▶ [CONJUNTO DE TAREAS]:
**1.** En el fragmento de abajo sobre la tía Lili, ¿por qué el narrador tenía que dar patadas al meterse en la cama? Explícalo en una o dos oraciones.
**2.** Reúne y copia cada línea de los registros que contenga la cadena "place".

▶ [FRAGMENTO DEL DOCUMENTO]:
Todo parece ser hermoso en Alta Gracia, en la vida de aquel niño, hasta que ve salir por la puerta a su tía y sabe que se acabó la diversión. “Esta noche duermo acá”, piensa el niño y parece que el mundo se le viene a pique.
Es que mi tía Lili era buenísima, tan buena que daba la vuelta entera y se transformaba en un tirano. Sentir la voz de mi tía retándome era casi tan espeluznante como oír la de mi vieja. Mi tía era hilarante, graciosa, tenía mucha onda. “Alta onda”. Le gustaba hacer bromas con nosotros y así, mientras se reía con su risa estentórea y nos contagiaba a todos, cambiaba su expresión en cuestión de segundos a una seriedad suprema, le lanzaba una mirada fulminante a mi primito menor y lo ponía en caja. A veces, creo que más que ponerlo en caja, debía haberlo mandado por encomienda a Sri Lanka o algunas de las islas del Pacífico. ¡Bien lejos!
La casa de mis tíos era chiquita, pero entraba de todo. Mi tía era la campeona local de tétris doméstico. Al fondo de la casa, estaba la pieza de mis primos donde pasábamos muchas horas. En esa pieza dormía yo. Ahí comenzaba mi pesadilla.
Primera prueba: meterme en la cama para acostarme. Mi tía tendía la cama tan tirante y ajustada que tenía que meter las piernas y dar patadas para desajustarlas. Segunda prueba: justo al horario de dormir se le ocurría poner el lavarropas, que estaba ubicado en la antesala a la pieza y cada tanto encendía la luz para buscar o revisar algo. El haz de la luz me daba de lleno en la jeta. Tenía que taparme con el antebrazo los ojos.
La pesadilla, en síntesis, era que uno creía poder descansar de la autoridad y dictadura de los padres y estaba muy equivocado. Ojo, que esta es mi única forma de decirle a mi tía: Gracias.
Cuando veía el trato que mi tía le daba a mis primos, ya me iba haciendo una idea a qué clase de vacaciones se referían mis padres. Mis viejos eran los que vacacionaban de nosotros, pero ellos nunca sabrán que en la casa de mi tía la pasaba de lujo.
Mi tía es muy graciosa. Se ríe con toda el alma.

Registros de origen
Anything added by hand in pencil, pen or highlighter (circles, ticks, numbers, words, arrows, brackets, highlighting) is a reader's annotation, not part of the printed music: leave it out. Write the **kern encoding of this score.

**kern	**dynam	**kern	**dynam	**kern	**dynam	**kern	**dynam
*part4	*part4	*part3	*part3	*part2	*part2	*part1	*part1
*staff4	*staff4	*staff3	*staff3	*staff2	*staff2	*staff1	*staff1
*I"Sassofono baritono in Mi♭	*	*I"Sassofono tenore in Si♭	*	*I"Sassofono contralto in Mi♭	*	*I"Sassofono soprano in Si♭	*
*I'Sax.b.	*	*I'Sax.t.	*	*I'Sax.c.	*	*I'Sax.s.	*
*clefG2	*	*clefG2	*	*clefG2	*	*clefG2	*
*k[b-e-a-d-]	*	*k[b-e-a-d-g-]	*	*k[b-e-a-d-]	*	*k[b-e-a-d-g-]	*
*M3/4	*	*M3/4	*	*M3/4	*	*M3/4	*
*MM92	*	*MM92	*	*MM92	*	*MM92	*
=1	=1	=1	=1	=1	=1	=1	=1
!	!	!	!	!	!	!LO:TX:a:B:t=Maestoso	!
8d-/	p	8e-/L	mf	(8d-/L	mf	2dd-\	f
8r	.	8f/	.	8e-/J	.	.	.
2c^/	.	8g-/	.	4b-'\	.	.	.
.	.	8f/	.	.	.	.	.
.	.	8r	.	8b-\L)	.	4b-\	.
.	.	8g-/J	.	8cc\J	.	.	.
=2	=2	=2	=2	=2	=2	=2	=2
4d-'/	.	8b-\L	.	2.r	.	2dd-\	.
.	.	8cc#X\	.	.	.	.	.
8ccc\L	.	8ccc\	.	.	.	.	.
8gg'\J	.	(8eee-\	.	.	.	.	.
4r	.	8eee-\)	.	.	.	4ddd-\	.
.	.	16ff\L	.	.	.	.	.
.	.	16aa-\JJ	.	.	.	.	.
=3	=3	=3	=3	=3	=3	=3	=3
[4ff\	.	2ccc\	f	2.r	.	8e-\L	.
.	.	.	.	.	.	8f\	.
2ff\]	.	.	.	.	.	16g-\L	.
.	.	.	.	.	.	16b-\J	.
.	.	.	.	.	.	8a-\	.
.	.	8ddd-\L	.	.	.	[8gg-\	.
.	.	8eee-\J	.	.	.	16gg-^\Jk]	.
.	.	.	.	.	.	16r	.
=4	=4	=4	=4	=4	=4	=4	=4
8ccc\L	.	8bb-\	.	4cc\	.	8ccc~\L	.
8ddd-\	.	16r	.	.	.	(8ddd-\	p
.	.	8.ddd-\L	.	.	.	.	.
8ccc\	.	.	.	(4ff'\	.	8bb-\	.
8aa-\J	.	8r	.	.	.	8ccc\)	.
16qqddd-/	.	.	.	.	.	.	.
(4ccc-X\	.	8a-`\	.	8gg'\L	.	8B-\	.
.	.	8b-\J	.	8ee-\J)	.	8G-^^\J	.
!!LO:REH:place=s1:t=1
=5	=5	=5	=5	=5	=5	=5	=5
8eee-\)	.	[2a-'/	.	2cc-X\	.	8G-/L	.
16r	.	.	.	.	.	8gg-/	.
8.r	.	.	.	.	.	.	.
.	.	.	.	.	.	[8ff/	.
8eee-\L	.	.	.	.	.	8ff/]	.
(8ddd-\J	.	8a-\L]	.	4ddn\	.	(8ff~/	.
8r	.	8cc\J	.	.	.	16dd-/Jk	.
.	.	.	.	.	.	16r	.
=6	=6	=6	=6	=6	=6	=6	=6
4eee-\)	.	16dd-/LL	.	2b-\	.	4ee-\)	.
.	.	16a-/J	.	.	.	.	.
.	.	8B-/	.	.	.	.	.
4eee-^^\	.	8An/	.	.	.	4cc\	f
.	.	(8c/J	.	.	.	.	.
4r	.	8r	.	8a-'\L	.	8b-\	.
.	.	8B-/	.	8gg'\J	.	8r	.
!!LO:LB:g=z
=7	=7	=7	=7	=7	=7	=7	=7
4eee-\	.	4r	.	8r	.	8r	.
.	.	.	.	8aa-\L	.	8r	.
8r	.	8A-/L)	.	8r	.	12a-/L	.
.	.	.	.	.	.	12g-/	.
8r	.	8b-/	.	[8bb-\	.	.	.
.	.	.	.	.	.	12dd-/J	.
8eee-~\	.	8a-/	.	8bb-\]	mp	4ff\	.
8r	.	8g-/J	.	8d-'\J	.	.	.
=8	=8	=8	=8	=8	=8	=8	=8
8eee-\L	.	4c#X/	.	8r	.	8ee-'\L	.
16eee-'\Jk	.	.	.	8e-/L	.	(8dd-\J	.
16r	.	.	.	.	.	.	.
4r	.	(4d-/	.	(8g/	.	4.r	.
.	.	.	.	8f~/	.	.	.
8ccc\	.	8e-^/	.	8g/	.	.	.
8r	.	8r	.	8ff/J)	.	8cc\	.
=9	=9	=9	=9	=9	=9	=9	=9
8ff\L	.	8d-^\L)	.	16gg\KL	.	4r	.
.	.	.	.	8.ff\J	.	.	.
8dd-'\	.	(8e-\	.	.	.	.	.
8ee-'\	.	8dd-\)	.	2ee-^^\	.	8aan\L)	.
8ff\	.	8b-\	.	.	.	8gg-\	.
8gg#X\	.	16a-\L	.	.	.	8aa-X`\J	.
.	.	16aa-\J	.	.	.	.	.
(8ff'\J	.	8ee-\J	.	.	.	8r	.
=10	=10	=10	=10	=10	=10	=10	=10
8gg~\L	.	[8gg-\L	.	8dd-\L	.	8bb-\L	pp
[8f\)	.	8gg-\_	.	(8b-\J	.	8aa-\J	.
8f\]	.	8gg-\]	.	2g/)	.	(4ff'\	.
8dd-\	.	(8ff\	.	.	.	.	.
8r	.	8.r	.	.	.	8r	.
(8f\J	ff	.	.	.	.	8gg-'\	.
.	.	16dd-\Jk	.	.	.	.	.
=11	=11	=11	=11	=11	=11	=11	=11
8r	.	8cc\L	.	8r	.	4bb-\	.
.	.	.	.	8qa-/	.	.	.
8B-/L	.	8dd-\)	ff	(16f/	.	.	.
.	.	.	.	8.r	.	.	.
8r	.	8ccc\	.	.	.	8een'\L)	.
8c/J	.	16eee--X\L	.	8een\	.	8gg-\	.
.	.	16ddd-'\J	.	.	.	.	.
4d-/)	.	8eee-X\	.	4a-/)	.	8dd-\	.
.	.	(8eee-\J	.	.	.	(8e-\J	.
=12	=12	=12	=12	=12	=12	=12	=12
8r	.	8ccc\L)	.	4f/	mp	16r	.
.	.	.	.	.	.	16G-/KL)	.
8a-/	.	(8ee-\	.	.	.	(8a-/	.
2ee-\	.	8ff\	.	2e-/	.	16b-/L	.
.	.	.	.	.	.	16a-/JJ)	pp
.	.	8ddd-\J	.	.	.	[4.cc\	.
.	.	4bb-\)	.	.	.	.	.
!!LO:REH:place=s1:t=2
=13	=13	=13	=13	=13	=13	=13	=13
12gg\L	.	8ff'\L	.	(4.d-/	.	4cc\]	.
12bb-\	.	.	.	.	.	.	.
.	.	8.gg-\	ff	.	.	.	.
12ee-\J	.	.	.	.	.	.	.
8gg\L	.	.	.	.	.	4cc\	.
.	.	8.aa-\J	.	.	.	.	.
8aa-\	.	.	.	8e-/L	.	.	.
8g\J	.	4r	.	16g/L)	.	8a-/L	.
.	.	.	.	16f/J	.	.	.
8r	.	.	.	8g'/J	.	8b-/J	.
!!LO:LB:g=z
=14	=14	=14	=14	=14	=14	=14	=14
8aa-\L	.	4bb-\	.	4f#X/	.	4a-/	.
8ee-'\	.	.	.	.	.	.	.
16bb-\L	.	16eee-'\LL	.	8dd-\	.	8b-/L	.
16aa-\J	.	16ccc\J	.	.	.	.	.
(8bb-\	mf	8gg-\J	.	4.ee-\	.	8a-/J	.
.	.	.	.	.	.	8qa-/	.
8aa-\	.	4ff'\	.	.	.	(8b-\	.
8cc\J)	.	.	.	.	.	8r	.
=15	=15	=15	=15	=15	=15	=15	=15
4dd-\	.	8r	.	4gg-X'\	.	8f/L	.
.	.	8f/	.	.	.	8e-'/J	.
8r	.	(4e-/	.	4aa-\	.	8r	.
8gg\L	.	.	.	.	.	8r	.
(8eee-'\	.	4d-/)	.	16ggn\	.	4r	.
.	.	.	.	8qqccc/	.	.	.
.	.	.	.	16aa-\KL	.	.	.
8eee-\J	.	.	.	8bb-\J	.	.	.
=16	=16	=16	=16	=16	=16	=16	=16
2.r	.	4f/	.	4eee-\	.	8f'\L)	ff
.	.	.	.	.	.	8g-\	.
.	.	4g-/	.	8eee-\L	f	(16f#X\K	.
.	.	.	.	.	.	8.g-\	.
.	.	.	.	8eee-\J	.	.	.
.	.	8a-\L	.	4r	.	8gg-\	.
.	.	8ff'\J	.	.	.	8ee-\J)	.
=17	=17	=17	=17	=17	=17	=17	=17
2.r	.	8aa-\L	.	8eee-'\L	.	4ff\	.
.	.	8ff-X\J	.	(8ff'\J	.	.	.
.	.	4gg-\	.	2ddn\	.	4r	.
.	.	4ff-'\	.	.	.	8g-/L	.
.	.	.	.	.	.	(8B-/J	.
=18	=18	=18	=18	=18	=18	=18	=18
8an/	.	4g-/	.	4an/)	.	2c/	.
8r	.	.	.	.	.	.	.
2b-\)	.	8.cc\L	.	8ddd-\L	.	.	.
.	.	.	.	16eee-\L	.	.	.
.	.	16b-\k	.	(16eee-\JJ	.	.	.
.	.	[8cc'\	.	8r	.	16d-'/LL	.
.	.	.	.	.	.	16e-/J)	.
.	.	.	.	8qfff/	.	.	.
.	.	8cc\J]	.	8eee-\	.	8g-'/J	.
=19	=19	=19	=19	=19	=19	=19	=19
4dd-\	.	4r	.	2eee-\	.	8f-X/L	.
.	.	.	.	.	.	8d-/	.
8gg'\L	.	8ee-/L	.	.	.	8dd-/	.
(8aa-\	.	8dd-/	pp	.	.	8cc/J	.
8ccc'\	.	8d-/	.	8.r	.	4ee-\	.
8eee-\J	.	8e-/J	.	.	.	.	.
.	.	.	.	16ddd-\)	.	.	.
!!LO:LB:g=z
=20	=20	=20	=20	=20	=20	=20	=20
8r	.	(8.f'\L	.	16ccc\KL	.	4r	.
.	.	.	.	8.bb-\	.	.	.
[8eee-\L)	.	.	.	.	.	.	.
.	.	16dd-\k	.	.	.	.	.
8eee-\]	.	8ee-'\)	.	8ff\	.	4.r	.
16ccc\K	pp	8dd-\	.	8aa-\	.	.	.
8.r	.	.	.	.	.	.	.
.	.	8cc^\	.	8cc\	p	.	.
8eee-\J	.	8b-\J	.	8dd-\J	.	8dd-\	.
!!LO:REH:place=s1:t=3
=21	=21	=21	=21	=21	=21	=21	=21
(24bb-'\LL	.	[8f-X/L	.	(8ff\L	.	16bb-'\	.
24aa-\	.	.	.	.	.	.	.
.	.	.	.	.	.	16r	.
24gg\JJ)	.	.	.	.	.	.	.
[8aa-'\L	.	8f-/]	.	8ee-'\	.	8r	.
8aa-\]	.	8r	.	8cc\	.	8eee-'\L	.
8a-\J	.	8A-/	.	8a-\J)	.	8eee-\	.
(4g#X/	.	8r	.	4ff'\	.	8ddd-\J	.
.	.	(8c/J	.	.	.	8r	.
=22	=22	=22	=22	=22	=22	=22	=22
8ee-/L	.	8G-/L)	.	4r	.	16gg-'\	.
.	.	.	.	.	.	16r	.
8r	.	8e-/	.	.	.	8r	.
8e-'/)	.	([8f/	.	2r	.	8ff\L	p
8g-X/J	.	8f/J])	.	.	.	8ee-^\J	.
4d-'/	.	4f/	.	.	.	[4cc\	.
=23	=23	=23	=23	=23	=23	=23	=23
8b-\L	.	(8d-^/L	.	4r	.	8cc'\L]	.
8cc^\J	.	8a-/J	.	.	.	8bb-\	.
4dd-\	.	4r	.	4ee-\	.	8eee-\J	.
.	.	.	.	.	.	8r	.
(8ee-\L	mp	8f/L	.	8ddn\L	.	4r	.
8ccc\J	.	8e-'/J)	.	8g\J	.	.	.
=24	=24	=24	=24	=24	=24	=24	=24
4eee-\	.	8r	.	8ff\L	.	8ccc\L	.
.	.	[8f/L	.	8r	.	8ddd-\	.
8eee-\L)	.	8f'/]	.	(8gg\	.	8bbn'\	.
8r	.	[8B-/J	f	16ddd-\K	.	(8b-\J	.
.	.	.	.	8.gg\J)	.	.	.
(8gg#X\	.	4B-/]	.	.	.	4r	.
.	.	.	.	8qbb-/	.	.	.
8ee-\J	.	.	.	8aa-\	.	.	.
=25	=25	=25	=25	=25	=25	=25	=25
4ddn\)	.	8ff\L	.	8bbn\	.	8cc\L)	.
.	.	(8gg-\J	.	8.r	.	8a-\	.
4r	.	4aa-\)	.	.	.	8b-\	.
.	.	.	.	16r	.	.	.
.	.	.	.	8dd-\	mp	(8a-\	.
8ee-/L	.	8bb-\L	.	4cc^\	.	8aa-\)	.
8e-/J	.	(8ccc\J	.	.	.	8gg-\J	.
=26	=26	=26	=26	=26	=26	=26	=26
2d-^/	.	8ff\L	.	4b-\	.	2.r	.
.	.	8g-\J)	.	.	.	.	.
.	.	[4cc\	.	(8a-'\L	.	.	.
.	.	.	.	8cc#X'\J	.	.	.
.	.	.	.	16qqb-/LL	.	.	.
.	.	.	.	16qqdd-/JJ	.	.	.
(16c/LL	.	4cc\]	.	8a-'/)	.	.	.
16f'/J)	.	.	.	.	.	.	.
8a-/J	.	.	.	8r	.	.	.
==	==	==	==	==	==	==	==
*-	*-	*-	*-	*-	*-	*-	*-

▶ [RESULTADOS DEL EJERCICIO]:
**1.** Su tía tendía la cama tan tirante y ajustada que él tenía que meter las piernas y dar patadas para desajustarla y poder acostarse.

**2.**
!!LO:REH:place=s1:t=1
!!LO:REH:place=s1:t=2
!!LO:REH:place=s1:t=3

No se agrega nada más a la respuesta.